Good evening, or should that be Bonsoir à tous! Because all eyes will be on France, and in particular Paris, over the next few weeks as the Olympic Games get underway. According to a report this week, an estimated 10 million visitors will converge on Paris for the 33rd Summer Olympic Games.
Francophiles should be braced for even longer queues then at the Louvre, Musée D’Orsay, the Pompidou Centre and other artistic big hitters. But with something like 140 museums, there’s no shortage of alternative cultural opportunities in the City of Light.

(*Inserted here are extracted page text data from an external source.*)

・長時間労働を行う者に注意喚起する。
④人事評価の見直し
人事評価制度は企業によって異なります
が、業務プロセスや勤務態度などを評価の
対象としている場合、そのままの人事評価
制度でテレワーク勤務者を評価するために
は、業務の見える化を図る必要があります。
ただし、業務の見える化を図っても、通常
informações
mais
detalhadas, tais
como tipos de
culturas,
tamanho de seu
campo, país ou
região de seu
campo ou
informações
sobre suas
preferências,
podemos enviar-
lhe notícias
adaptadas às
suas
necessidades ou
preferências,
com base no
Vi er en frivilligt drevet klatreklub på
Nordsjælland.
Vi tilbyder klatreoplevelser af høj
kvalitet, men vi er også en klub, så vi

This week we’ve highlighted some of the quirkier, overlooked options, including La Cinémathèque Française, which is dedicated to the life and work of Georges Méliès, a hero to generations of film-makers, including Martin Scorsese, whose film Hugo is based on the cinematic pioneer.

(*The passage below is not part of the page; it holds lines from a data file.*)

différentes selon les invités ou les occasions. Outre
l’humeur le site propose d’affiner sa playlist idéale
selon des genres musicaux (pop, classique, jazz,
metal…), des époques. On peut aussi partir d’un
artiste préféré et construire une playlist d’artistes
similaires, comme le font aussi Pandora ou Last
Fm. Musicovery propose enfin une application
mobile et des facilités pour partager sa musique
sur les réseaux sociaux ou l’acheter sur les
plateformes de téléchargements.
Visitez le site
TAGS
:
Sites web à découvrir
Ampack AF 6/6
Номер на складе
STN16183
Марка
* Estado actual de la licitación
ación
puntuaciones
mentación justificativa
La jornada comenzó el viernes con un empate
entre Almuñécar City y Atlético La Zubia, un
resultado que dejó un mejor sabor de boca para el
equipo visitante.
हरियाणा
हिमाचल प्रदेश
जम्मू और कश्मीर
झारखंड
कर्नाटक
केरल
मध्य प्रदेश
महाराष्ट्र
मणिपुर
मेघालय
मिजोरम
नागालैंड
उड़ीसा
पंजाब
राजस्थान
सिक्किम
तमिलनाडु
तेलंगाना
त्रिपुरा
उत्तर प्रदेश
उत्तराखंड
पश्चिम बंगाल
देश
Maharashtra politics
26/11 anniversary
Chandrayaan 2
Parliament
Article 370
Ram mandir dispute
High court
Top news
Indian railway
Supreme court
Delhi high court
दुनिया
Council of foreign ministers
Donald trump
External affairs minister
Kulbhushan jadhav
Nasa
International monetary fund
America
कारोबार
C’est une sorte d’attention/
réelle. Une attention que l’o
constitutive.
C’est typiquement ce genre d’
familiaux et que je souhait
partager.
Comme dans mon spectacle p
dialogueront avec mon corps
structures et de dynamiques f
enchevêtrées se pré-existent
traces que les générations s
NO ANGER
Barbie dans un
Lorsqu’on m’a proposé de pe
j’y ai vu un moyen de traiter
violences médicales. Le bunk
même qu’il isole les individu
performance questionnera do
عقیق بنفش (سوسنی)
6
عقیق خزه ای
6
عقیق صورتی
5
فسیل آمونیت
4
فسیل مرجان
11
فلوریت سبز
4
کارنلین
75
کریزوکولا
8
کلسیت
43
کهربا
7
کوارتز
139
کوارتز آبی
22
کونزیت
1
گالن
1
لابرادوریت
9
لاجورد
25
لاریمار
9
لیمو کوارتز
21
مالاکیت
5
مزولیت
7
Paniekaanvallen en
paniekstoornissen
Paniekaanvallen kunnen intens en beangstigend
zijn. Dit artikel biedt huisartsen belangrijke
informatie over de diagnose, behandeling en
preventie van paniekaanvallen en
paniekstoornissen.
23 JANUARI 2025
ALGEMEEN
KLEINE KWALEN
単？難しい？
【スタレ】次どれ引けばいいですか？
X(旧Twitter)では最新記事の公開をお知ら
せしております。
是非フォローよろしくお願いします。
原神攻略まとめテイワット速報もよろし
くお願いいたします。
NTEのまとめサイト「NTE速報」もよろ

Paris is also the fashion capital of the world, so naturally there’s a museum dedicated to haute couture with a collection of more than 200,000 pieces housed in an exquisite beaux-arts-style building, the Palais Galliera.
And then there’s the Museum of the Liberation of Paris, which opened in 2019 to commemorate the 75th anniversary of the overthrow of Nazi occupation.

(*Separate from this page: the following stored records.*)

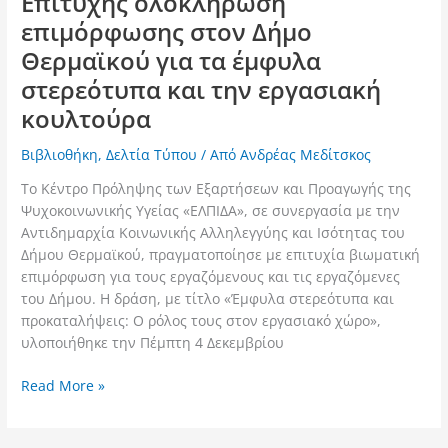
Επιτυχής ολοκλήρωση
επιμόρφωσης στον Δήμο
Θερμαϊκού για τα έμφυλα
στερεότυπα και την εργασιακή
κουλτούρα
Βιβλιοθήκη
,
Δελτία Τύπου
/ Από
Ανδρέας Μεδίτσκος
Το Κέντρο Πρόληψης των Εξαρτήσεων και Προαγωγής της
Ψυχοκοινωνικής Υγείας «ΕΛΠΙΔΑ», σε συνεργασία με την
Αντιδημαρχία Κοινωνικής Αλληλεγγύης και Ισότητας του
Δήμου Θερμαϊκού, πραγματοποίησε με επιτυχία βιωματική
επιμόρφωση για τους εργαζόμενους και τις εργαζόμενες
του Δήμου. Η δράση, με τίτλο «Έμφυλα στερεότυπα και
προκαταλήψεις: Ο ρόλος τους στον εργασιακό χώρο»,
υλοποιήθηκε την Πέμπτη 4 Δεκεμβρίου
Read More »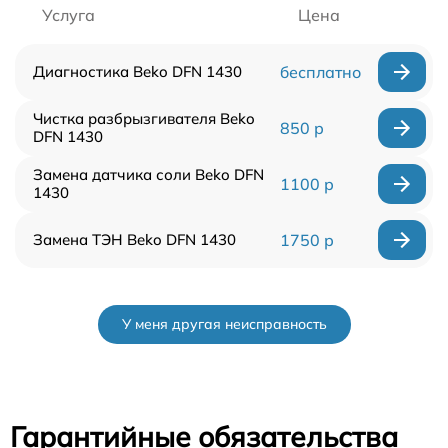
Услуга
Цена
Диагностика Beko DFN 1430
бесплатно
Чистка разбрызгивателя Beko
850 р
DFN 1430
Замена датчика соли Beko DFN
1100 р
1430
Замена ТЭН Beko DFN 1430
1750 р
У меня другая неисправность
Гарантийные обязательства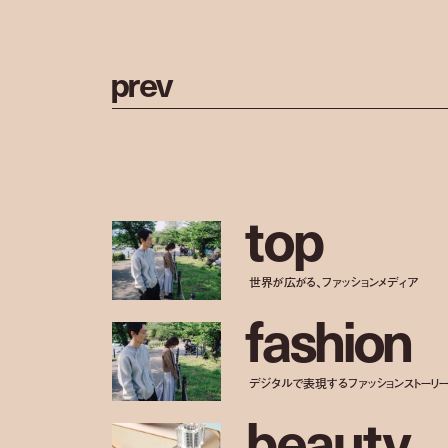
p
r
e
v
t
o
p
世界が広がる、ファッションメディア
f
a
s
h
i
o
n
デジタルで表現するファッションストーリ
b
e
a
u
t
y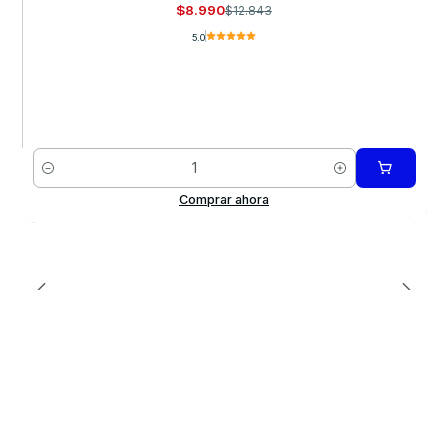
$8.990
$12.843
5.0
Cantidad
Comprar ahora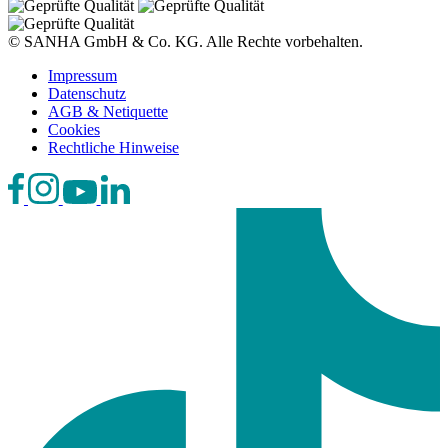
© SANHA GmbH & Co. KG. Alle Rechte vorbehalten.
Impressum
Datenschutz
AGB & Netiquette
Cookies
Rechtliche Hinweise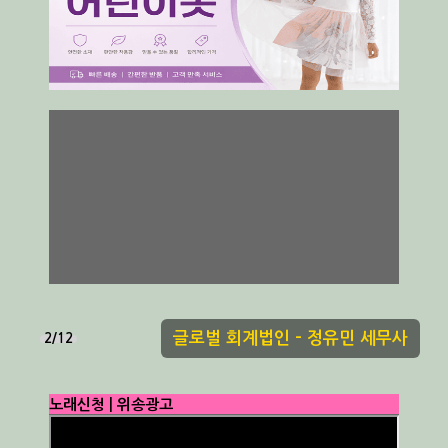
글로벌 회계법인 - 정유민 세무사
3/12
노래신청 | 위송광고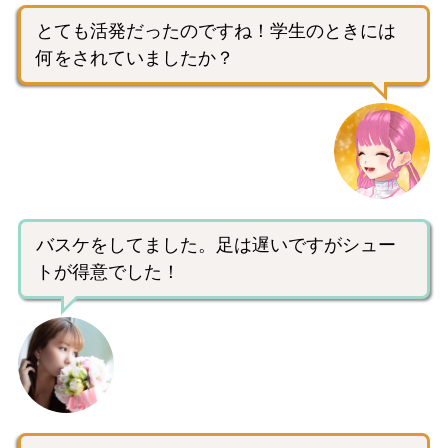
とても活発だったのですね！学生のときには
何をされていましたか？
バスケをしてました。足は遅いですがシュー
トが得意でした！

Further afield, we head to a region of France that is very familiar to British holidaymakers in the Dordogne, but explore a town that is perhaps less well known. Périgueux can be reached by train from Paris in about four and a half hours, but feels a world away from the big city. They even speak a different language there - Occitan.
Author Fiona Sampson describes Périgueux as a ”flâneur of a town”, referring to its relaxed way of life. She lived in a hamlet in the area up until Brexit, and writes about “an unusual, old-fashioned urban-rural community” ruled by “the traditions of modest self-sufficiency: a house cow, a drying rack for maize, vegetable gardens, geese in the yard under the walnut trees.”
And she concludes that “this is life off the beaten track”. As are our other writers’ choices of escapes, from Brittany to the Basque coast, and from the Rhône-Alpes to the Côte Bleue near Marseille.